UT Southwestern Medical Center is home to one of the premier centers in the world for the diagnosis and treatment of mental illness. The faculty at the Multispecialty Psychiatric Clinic offers an extensive range of top-quality mental health services in an outpatient setting. Our services are delivered in comfortable, private offices and are provided by caring board-certified psychiatrists and psychologists.
Who We Are
Our board-certified psychiatrists are respected by their peers as authorities on all types of mental health problems. We are dedicated to helping people who are experiencing problems with work or relationships, or with symptoms such as depression or anxiety.
We also provide services in aerospace psychiatry.
What We Treat
Among the disorders we specialize in diagnosing, treating, and providing follow-up care and long-term patient monitoring are:
When faced with a stressful life event, such as the death of a loved one or a divorce, people can have difficulty coping. Many symptoms of an adjustment disorder are similar to those of depression or anxiety, such as lack of interest, feelings of hopelessness, extreme sadness, or nervousness.
Anxiety, phobias, and panic disorders
Everyone worries from time to time, but when anxiety worsens over time and doesn’t go away, it can affect a person’s ability to carry out everyday activities. This group of disorders includes panic disorder, phobias, post-traumatic stress disorder (PTSD), and generalized anxiety disorder.
Attention deficit/hyperactivity disorder (ADHD)
ADHD describes a persistent pattern of inattention, hyperactivity, and/or impulsivity that interferes with a person’s functioning or development. Symptoms include easy distraction, inability to focus or listen, and difficulty following directions or completing tasks. Although ADHD can be diagnosed during a person’s teen or adult years, the condition typically begins in childhood.
Formerly known as manic depression, bipolar disorder causes mood changes that are abnormally extreme. A period of elevated mood is called mania, in which a person feels uncharacteristically energetic or active. Signs of a manic episode include rapid speaking, easy distraction, and impulsive, high-risk behavior. A period of low mood is depression.

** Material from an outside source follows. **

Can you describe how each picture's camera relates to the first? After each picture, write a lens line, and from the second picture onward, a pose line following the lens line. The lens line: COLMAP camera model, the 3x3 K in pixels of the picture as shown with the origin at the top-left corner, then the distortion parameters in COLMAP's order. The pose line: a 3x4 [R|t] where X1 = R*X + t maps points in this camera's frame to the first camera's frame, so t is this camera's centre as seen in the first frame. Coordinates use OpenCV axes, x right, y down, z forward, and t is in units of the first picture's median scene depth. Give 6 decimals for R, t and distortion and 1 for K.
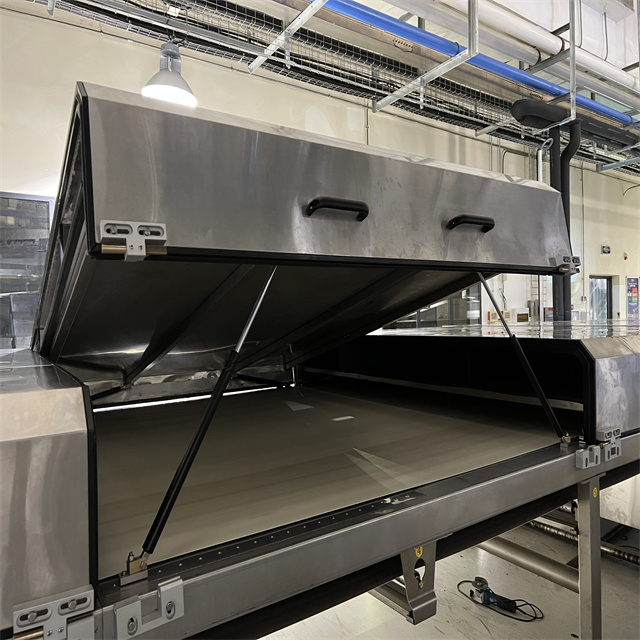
lens RADIAL K [[491.5, 0, 320.0], [0, 491.5, 329.2], [0, 0, 1]] dist [0.009602, -0.002741]
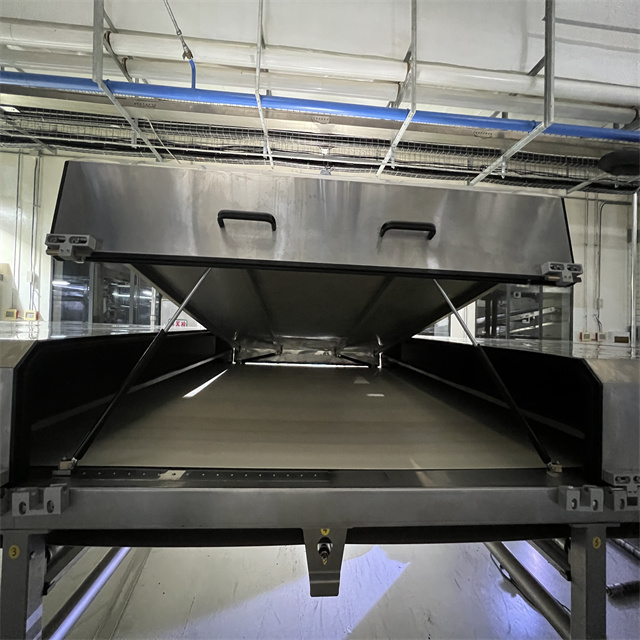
lens RADIAL K [[257.5, 0, 320.0], [0, 257.5, 320.0], [0, 0, 1]] dist [-0.001558, 0.000452]
pose [[0.863609, 0.056344, -0.501005, 0.180222], [-0.078333, 0.996663, -0.022941, 0.000057], [0.498040, 0.059057, 0.865140, 0.188146]]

This common condition can cause feelings of hopelessness and extreme sadness for more than just a few days. Clinical depression can last for weeks or months, affecting a person’s ability to function at work, school, or home. Other symptoms include loss of interest in favorite activities, appetite changes, problems with sleep, fatigue, and thoughts of suicide.

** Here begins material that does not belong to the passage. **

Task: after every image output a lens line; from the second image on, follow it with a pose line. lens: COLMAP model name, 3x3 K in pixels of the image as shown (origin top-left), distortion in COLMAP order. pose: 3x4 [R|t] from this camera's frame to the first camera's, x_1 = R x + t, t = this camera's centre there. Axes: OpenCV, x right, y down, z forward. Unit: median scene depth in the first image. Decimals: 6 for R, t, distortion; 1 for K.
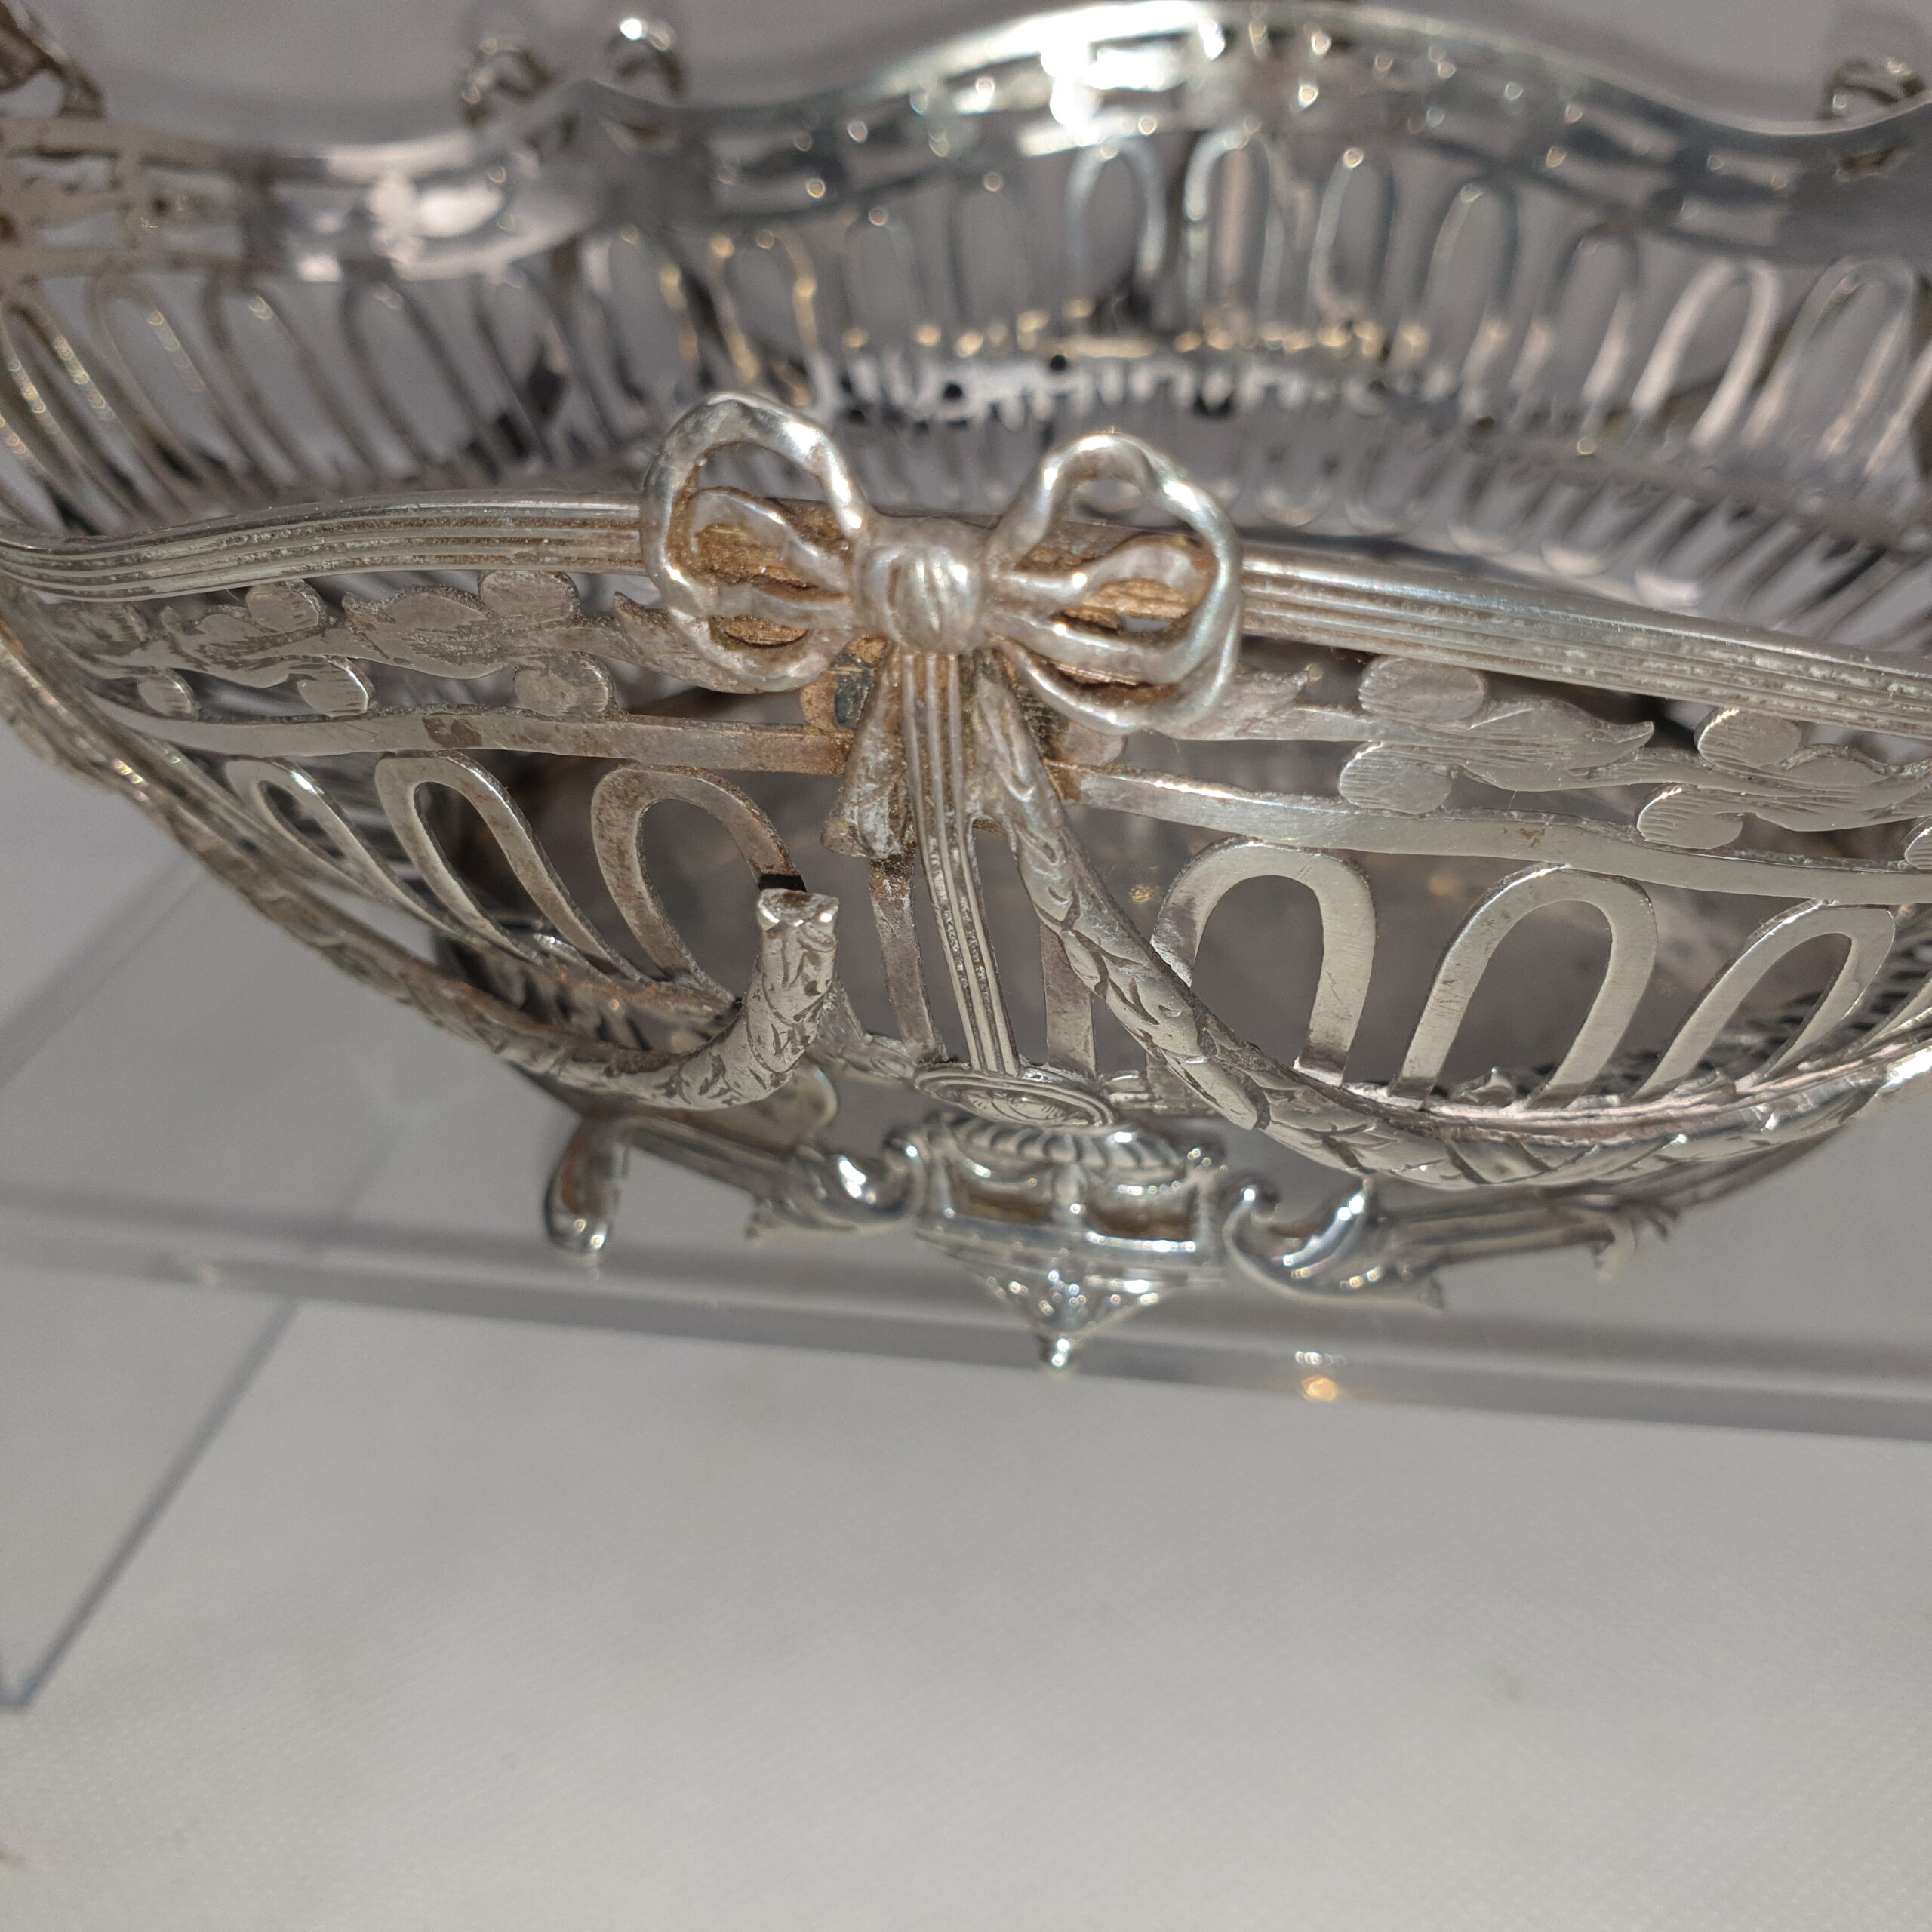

Occasional forgetfulness is normal, especially as people age. Memory loss that interferes with a person’s ability to perform everyday activities can be a sign of depression, mild cognitive impairment, Alzheimer’s disease, or another type of dementia. It’s important to see a physician who specializes in geriatric psychiatry for a complete evaluation to rule out other possible causes of memory loss, such as another health condition or reaction to a medication. Learn more about the care we provide for memory disorders.
Obsessive-compulsive disorder (OCD)
OCD is an anxiety disorder in which uncontrollable, recurring thoughts (obsessions) create feelings of discomfort and apprehension that lead to repetitive behaviors (compulsions) in an effort to control the thoughts. Symptoms include excessive hand-washing, repetitive checking, counting, and arranging things in a particular way. Not all such habits reach the level of compulsion. But when the thoughts and behaviors interfere with a person’s daily activities, it could be OCD.
Post-traumatic stress disorder (PTSD)
Some people develop PTSD after experiencing a traumatic event, such as physical or sexual abuse, war, death of a loved one, or a serious accident. Symptoms of this disorder include intrusive memories such as flashbacks or nightmares, avoidance of items related to the event, and an exaggerated startle response. Not everyone who experiences trauma develops PTSD, but the condition can be diagnosed if symptoms continue for at least one month.
This serious, chronic illness affects a person’s ability to think clearly, manage emotions, make decisions, and relate to others. Symptoms include hallucinations, delusions, difficulty expressing emotions, and difficulty processing information. Although schizophrenia has no cure, its symptoms can be managed with treatment and life-management strategies.